# About this task:
Going through the material underneath, give only the number of lines that contain "bottle".
******************************
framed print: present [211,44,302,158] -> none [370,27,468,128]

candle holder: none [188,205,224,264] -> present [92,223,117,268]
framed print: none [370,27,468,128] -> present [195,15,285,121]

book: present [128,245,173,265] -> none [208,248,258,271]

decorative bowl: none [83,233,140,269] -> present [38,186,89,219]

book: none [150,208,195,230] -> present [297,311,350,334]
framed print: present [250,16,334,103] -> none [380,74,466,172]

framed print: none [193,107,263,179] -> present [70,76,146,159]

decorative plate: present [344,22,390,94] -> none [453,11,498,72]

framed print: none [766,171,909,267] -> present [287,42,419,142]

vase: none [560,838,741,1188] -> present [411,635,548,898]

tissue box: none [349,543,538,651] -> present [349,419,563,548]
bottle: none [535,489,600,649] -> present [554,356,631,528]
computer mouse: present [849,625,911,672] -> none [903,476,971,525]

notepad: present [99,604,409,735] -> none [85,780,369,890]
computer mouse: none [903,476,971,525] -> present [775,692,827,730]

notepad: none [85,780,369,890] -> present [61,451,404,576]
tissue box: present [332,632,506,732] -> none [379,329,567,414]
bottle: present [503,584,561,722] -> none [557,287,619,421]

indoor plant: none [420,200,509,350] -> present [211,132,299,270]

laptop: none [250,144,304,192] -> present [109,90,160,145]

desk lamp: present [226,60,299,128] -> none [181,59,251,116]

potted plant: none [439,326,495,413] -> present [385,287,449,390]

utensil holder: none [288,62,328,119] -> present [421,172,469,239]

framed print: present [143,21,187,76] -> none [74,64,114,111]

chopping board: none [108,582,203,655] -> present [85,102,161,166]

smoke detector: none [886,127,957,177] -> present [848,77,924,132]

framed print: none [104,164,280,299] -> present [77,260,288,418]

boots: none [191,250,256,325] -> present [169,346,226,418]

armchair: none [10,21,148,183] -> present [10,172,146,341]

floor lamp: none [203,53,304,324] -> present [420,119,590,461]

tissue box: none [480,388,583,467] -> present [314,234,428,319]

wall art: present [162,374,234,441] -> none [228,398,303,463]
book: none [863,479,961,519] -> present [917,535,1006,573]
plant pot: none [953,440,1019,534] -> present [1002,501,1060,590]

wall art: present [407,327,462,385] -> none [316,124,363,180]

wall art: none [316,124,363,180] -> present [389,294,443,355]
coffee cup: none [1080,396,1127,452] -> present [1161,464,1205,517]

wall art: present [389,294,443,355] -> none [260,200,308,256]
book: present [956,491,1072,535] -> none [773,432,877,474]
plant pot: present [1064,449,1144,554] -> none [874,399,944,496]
******************************
# Problem solution:
2